Lyric discussion by catxuhhxleexnuh 

[go to the very end if you wanna hear it in a nutshell] okay here's what i got from the song:

"johanna drove slowly into the city the hudson river all filled with snow" ---johanna arives in new york during winter [because the hudson river is in new york]

"a thousand years in one piece of silver" ---talking about the ring, this can mean that is has some meaning/value to her

"she took it from his lily-white hand" ---could suggest that he is dead

"showed no fear she'd seen the thing in the young men's wing at sloan kettering" ---sloan kettering is a cancer center so she could have been expecting him to die. and when he did she took the ring

"look outside the raincoats coming say oh" ---i think this means that its raining. and rain can represent a number of things. it can mean sadness/washing something clean/starting over/renew/replenish..whatev.. because the raincoats are coming this could mean that people are coming after her...or not..

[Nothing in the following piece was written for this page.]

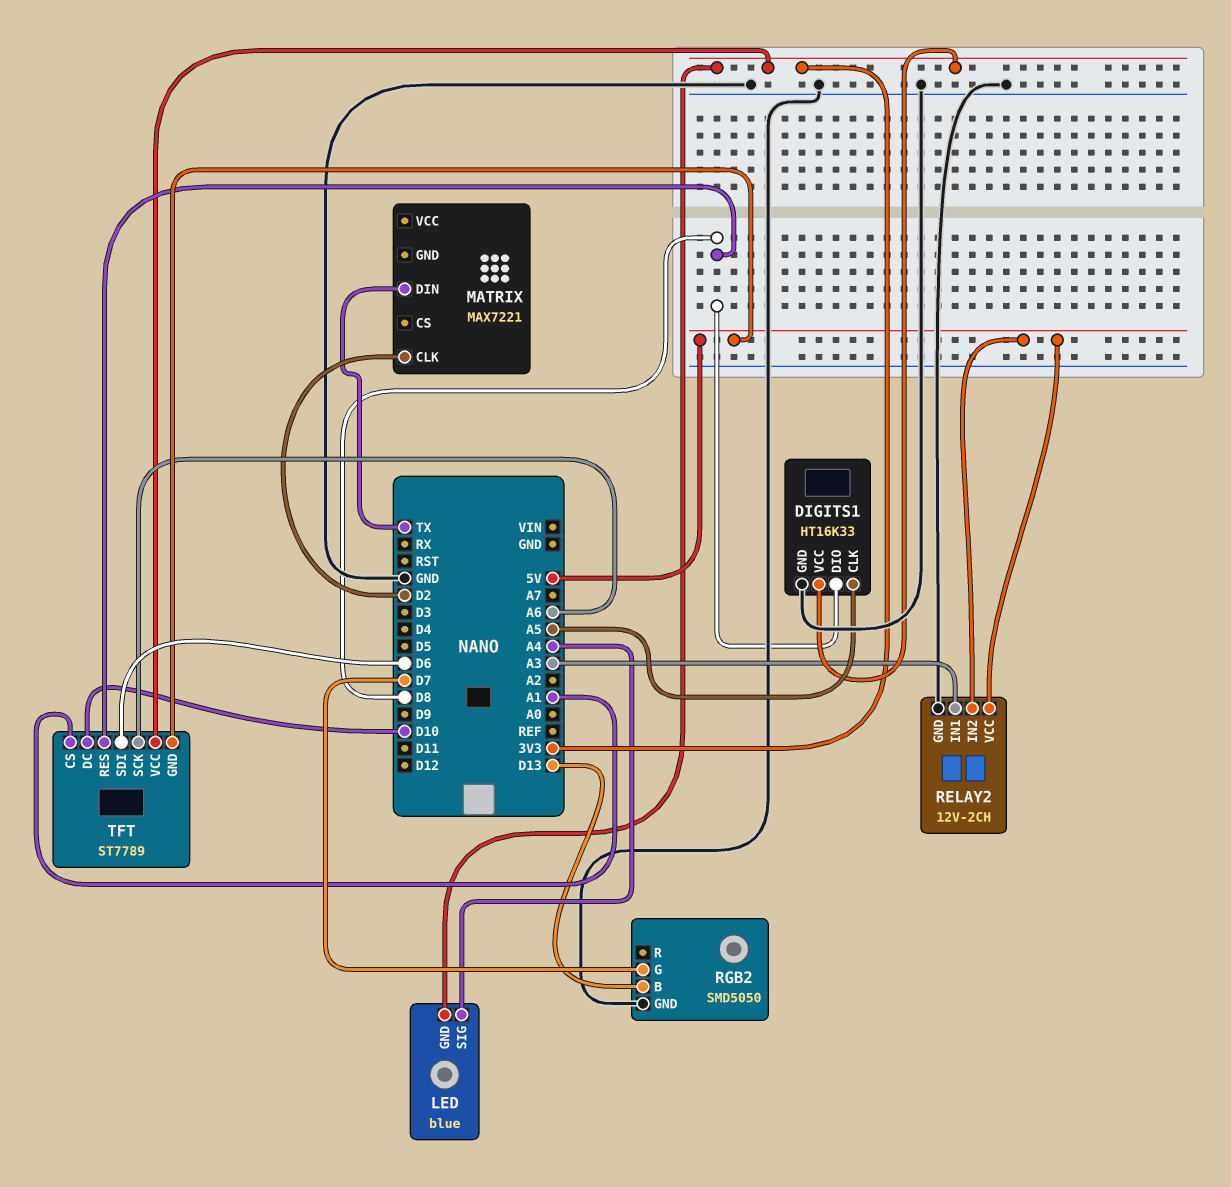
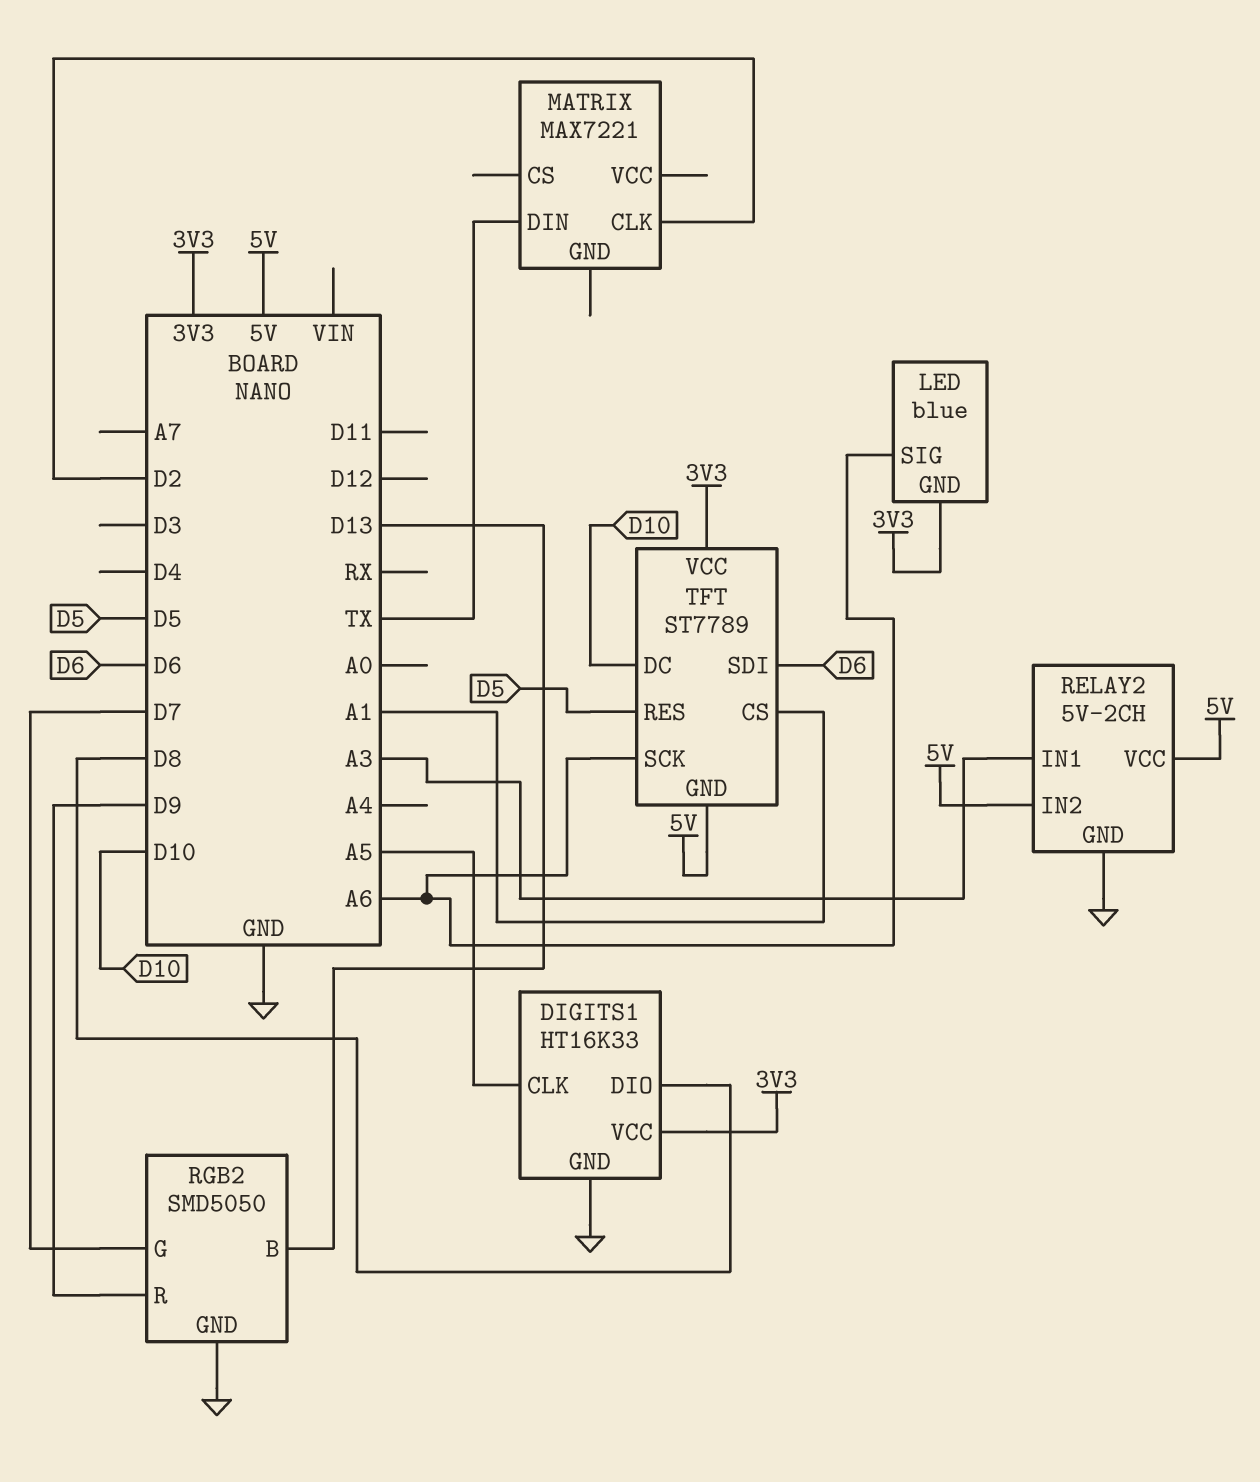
LED pin SIG: A4 -> A6
RELAY2: 12V-2CH -> 5V-2CH
RGB2 pin R: none -> D9
TFT pin RES: D8 -> D5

"his honor drove southward seeking exotica..turquoise harmonicas" ---now here's where the song gets tricky. this part doesnt allude to anything that i've heard of so i think this is just an experience that the writer of the song had. ---i interpreted this as telling us what happend to the boy johanna took the ring from. before he died. lol its hard to explain what i'm thinking

"half of the ring lies here with me but the other halfs at the bottom of the sea" ---she gets rid of the half of the ring the represents his honor and gives the other half to her new love

----okay..in a nutshell.. so this guy is telling the story of his girl johanna. how she gets over [or gets even] with an old love by taking a ring that he has [i think the ring represents her love]. in the end she gives half to her new love and leave the other half behind. --i dont think the person who wrote this song wants us to know exactly what it means. its left open for interpretation. i think johanna is getting over an old love. thats why rain is mentioned, because it washes away her old mistakes..like a clean slate

wow. that was long. please tell me what you think

I like it, very nice

I agree with a good bit of your interpretation, but here are some of my own ideas. The problem is that I think the interpretations are too focused on the literal meaning and missing something as a result:

"A thousand years in one piece of silver"

--- Could have something to do with either a family heirloom, or perhaps something handed down through a secret society, like the Freemasons? This might make more sense of the honorific, "His Honor."

"She took it from his lily-white hand"

  • Half of a ring is a pretty useless thing.
  • Half of the ring "lies here with ME" - This means the person telling the story is neither Johanna nor His Honor, since they are both referred to in the third person. I'm assuming that this line also suggests that the teller of the story is dead, and half of the ring was buried along with him (assuming it's a "him").
  • I have no idea why half of the ring "lies here with me" and the "other half's at the bottom of the sea." The song doesn't really suggest why the ring is in two pieces, how those two pieces got separated, or why one half is at the bottom of the sea (or who put it there).